Thermal Decomposition Pathways of Hydroxylamine: Theoretical Investigation on the Initial Steps

• Published in: The journal of physical chemistry. A, Molecules, spectroscopy, kinetics, environment, & general theory Vol. 114; no. 34; pp. 9262 - 9269
• Main Authors: Wang, Qingsheng, Wei, Chunyang, Pérez, Lisa M, Rogers, William J, Hall, Michael B, Mannan, M. Sam
• Format: Journal Article
• Language: English
• Published: United States American Chemical Society 02.09.2010
• Subjects: A: Molecular Structure, Quantum Chemistry, General Theory; Gases - chemistry; Hydroxylamine - chemistry; Models, Molecular; Molecular Conformation; Quantum Theory; Solutions; Solvents - chemistry; Temperature; Thermodynamics; Water - chemistry
• ISSN: 1089-5639; 1520-5215
• DOI: 10.1021/jp104144x

Hydroxylamine (NH2OH) is an unstable compound at room temperature, and it has been involved in two tragic industrial incidents.
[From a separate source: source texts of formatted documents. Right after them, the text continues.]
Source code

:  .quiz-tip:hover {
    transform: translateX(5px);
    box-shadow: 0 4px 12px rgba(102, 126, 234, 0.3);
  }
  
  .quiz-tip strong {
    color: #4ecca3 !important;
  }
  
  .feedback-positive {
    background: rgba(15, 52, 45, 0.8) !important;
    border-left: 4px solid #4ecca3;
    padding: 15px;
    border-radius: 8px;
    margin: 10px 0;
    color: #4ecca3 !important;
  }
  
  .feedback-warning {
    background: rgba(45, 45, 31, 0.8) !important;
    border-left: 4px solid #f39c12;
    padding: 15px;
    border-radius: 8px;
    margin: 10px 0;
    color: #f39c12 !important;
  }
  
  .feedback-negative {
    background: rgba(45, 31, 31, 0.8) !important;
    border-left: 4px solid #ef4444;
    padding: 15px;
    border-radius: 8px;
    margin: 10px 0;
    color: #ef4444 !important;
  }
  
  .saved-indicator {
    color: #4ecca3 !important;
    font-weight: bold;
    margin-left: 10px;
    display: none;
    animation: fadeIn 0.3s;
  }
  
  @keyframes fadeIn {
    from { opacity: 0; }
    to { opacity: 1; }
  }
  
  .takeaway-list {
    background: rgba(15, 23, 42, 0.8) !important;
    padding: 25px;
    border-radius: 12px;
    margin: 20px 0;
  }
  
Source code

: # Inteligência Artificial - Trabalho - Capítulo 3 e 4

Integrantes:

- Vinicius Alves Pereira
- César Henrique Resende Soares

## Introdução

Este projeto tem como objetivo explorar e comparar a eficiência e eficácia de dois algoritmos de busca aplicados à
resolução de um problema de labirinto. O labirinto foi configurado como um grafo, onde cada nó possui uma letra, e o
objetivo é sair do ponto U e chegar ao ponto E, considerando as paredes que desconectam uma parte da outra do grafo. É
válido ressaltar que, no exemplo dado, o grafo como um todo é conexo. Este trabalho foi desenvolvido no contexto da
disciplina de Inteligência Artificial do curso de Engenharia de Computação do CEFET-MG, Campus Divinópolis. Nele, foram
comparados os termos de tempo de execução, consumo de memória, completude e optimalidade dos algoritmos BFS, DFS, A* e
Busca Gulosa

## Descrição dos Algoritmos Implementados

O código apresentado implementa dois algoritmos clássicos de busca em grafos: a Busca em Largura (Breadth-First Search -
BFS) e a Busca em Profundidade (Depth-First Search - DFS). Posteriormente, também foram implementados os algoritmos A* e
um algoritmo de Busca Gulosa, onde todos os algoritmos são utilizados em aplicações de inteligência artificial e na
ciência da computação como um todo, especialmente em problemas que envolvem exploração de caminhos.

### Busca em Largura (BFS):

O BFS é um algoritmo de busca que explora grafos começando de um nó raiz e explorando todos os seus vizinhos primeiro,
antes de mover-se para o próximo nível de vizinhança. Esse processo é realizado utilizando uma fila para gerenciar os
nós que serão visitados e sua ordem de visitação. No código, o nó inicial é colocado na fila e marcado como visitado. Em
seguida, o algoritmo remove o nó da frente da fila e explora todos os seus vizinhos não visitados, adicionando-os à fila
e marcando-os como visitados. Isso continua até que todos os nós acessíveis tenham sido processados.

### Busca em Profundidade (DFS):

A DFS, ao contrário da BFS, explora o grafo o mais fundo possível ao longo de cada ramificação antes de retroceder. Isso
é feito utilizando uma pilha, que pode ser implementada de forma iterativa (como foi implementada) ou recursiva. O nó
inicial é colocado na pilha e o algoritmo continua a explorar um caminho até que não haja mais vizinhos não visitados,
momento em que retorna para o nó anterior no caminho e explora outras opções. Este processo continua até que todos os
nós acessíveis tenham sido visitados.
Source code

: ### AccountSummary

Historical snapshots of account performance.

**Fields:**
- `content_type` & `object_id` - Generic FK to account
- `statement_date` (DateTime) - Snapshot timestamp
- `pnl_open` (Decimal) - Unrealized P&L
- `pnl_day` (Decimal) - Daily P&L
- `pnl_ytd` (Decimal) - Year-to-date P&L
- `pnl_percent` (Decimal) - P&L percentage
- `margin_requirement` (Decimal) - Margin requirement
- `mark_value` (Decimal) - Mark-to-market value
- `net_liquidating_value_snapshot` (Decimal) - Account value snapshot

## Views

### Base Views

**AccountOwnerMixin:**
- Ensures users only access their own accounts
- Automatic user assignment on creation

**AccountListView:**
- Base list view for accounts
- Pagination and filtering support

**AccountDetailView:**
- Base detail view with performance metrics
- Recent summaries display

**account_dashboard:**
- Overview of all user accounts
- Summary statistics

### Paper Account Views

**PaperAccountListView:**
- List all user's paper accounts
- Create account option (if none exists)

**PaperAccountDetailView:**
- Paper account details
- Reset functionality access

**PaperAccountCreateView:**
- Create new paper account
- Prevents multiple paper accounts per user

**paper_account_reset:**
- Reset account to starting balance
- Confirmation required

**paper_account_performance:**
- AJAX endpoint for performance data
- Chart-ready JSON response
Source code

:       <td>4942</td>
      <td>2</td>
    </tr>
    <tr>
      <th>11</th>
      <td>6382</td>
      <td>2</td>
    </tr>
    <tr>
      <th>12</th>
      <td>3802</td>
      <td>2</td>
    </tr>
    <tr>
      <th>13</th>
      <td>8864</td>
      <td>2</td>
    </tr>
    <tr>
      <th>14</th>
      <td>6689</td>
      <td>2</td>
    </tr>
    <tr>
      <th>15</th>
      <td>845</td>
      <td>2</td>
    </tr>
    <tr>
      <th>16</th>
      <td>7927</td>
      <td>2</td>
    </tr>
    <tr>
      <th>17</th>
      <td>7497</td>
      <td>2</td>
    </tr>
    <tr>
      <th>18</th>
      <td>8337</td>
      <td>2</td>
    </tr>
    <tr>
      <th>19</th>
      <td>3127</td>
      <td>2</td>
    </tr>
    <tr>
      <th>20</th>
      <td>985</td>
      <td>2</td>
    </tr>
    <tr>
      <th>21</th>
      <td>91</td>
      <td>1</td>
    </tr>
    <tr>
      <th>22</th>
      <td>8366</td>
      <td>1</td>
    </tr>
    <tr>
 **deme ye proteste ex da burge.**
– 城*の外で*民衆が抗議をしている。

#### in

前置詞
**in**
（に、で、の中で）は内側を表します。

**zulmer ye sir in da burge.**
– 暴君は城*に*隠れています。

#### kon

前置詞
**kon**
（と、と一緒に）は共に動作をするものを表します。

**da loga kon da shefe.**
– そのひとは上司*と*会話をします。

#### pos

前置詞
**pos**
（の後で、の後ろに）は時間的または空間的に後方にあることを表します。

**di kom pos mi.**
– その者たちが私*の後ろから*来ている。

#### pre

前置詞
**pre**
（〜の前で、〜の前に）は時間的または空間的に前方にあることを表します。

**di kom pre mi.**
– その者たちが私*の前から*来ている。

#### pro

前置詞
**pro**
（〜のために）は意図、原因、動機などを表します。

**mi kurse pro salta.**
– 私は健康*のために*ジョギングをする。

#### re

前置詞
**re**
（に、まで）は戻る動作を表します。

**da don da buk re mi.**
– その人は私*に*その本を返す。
Although experimental studies have been carried out to study the thermal stability of hydroxylamine, the detailed decomposition mechanism is still in debate. In this work, several density functional and ab initio methods were used in conjunction with several basis sets to investigate the initial thermal decomposition steps of hydroxylamine, including both unimolecular and bimolecular reaction pathways. The theoretical investigation shows that simple bond dissociations and unimolecular reactions are unlikely to occur. The energetically favorable initial step of decomposition pathways was determined as a bimolecular isomerization of hydroxylamine into ammonia oxide with an activation barrier of ∼25 kcal/mol at the MPW1K level of theory. Because hydroxylamine is available only in aqueous solutions, solvent effects on the initial decomposition pathways were also studied using water cluster methods and the polarizable continuum model (PCM). In water, the activation barrier of the bimolecular isomerization reaction decreases to ∼16 kcal/mol. The results indicate that the bimolecular isomerization pathway of hydroxylamine is more favorable in aqueous solutions. However, the bimolecular nature of this reaction means that more dilute aqueous solution will be more stable.